25 annés UAM: a visual narrative of French Modernism

“When a man is too curious concerning what went on in past ages, he is apt to remain ignorant of what is taking place in his own day.”

René Descartes, Discourse on the Method


In 2018, one of my regular book and exhibition expeditions to Paris coincided with a stunning exhibition that the Centre Pompidou devoted to the UAM (Union des Artistes Modernes – union of modern artists) – one of the most underestimated artistic movements of the 20th century yet one of the widest-reaching movements in the history of 20th centry art that helped to make Paris a world capital of the avant-garde.

ONCE UPON A TIME (around a table) IN PARIS

Springtime of 1929.  Across a round table inside a bistro close to the Pavillon de Marsan (house of the Musée des Arts Décoratifs) sat a group of prominent artists and artisans who defined themselves  “Unité de Choc”.  Like modern knights (and Chevalieresses) of Camelot, these pioneers of French modernism where determined to win the war that opposed les fetichistes de la vieillerie – static and conformist traditionalists who borrowed its themes from the variations of the artistic vocabulary of the 18th century – flower wreaths and fruit baskets – to those who invoked technological innovation, form simplification and accessibility.

The 1934 “Manifesto’ For Modern Art as a Frame for Contemporary Life” states:

” We must rise up against everything that LOOKS rich, against whatever is WELL made, and against ANYTHING INHERITED FROM GRANDMOTHER…Impose will where habit is not invoked…overcome the habit of the eyes.”


These group meetings took place in 1929 following the group’s successful first collective exhibition at the 1928 Salon des Artistes Décorateurs.  Charlotte Perriand guided the rebellion. She summoned the best masters at the table: René Herbst, Robert mallet-Stevens, Francis Jourdain, Héléne Henry, Raymond Templier, Jean Fouquet, Gérard Sandoz, Puyiforcat…  


The list of members of UAM during its 28 years of life included several well known names in architecture: Le Corbusier, Andre Lurcat, Mallet-Stevens, Eugene Beaudouin and Marcel Lods, and Georges-Henri Pingusson… Jean Prouvé, Pierre Chareau, sculptors Gustav Miklos and Csaky, Jeweler designers Jean Fouquet and Raymond Templier, master glassmakers Barillet, Le Chevallier and Hanssen. It also included foreign artists such as Eileen Grey and Le Corbusier.

The army included a cohort of sculptors, a legion of leading poster artists of the time – Jean Carlu, Paul Colin, A. M. Cassandre, Francis Bernard and Charles Loupot – and bookbinders whose work was both delicate and revolutionary, like Rose Adler and Pierre Legrain.

With ceramists, photographers, jewellers, silversmiths and typeface designers, the sheer scope of the creative forces involved was huge, all driven by the same goal of expressing the most resolute modernity.


The adventure of the modern movement was rich and complex. UAM was the inevitable finalization of a series of attempts to depart from the past aesthetic cannons that began more than two decades earlier.  It brought together the best artists and artisans who had invested years in research and experimentation seeking aesthetic, technical and functional innovations in all artistic disciplines: architecture, painting, sculpture, furniture production, textile and jewellery design, bookbinding, graphic and poster design.

• • •

> _EXERCISE REQUIREMENTS_:
[1] List the poster artists that the passage on the UAM names.
[2] Answer these questions from the passage on the UAM:
(a) In what year did the Centre Pompidou exhibition on the UAM take place?
(b) Who guided the rebellion?
(c) At which event did the group hold its first collective exhibition?
[3] Proceed with the passage on the UAM, starting after its final sentence.

> _RECORD SET_:
• • •

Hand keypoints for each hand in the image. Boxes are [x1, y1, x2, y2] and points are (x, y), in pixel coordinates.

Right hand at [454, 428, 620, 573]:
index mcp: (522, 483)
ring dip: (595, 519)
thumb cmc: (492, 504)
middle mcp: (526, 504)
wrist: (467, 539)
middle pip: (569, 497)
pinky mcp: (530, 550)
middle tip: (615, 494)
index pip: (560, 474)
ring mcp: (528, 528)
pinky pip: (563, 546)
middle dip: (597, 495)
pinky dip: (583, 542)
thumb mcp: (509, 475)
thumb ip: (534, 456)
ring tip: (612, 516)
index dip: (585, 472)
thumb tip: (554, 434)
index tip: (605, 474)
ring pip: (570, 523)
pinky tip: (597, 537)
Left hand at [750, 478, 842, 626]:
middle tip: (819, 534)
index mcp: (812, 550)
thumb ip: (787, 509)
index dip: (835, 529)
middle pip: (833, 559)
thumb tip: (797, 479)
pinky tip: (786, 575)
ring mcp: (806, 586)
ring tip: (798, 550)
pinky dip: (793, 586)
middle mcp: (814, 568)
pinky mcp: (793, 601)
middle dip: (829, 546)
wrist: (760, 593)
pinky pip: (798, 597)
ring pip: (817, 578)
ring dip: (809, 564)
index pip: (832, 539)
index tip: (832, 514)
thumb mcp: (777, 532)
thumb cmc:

• • •

> _EXPECTED OUTPUTS_:
[1] Jean Carlu, Paul Colin, A. M. Cassandre, Francis Bernard, Charles Loupot

[2]
(a) 2018
(b) Charlotte Perriand
(c) The 1928 Salon des Artistes Décorateurs

[3]
Cinema was a visual container of the works of various future members of UAM. The movie era played an essential role after WWI  and into the 1920’s, in the development of modern decoration. Cinema financed and promoted young decorators and designers, providing more effective promotion compared to the publicity provided by expositions or specialized magazines. The architect Robert Mallet-Stevens will conceive architectures and set decorations for approximately 20 productions, involving artists like Léger, Csaku, furniture designers such as Pierre Chareau (creator of the Maison de Verre in Paris) and Francis Jourdain, the extraordinary jeweler Raymond Templier and silversmith Jean Puiforcat, future members of UAM. One of these films, the most emblematic of modern life, is L’Inhumaine (1923) by Marcel L’Herbier (you can find the movie on Youtube, its really beautiful), a sort of visual manifesto of the ideal modernity.

“There is a new spirit abroad, it is the spirit of construction and synthesis, moved by a clear conception of things. Whatever one may think of it, this spirit animates the greater part of human activity today. A great – new – era has begun.”

Le Corbusier, introduction to the first issue of L’Esprit Nouveau

The birth of UAM at the bistro followed the refusal by the Salon des Artistes Décorateurs to allow a second collective exhibition in 1929, despite the positive response to the previous one,  on the assumption that it would be a “Salon within the Salon”.  The more I think about what I learned in these years spent reading biographies and autobiographies is that most of the biggest artistic achievements are the result of overcoming “Great Refusals” by the artistic authorities of the times.


The principles that guided the members of UAM were:

  1. A cooperation between the different domains of plastic art without hierarchy notions of major and minor arts
  2. The defense of a modern aesthetic founded on the use of modern materials and techniques
  3. An alliance with Industry

Iconic examples are René Herbst experimentations with tubular steel (though George Orwell defined as “gaspipe chairs” (sic!)), Jean Prouvé operated with sheet metal combined with plywood, in his 1934 “Standard Chair”; Eileen Gray’s “E-1027” circular table in painted steel and glass. The group shared the belief in factory assembled rather than crafted furniture. They  experimented with industrial materials motivated by social concerns rather than the individual expression that characterized craft production. They addressed the ordinary and the collective rather than individual need.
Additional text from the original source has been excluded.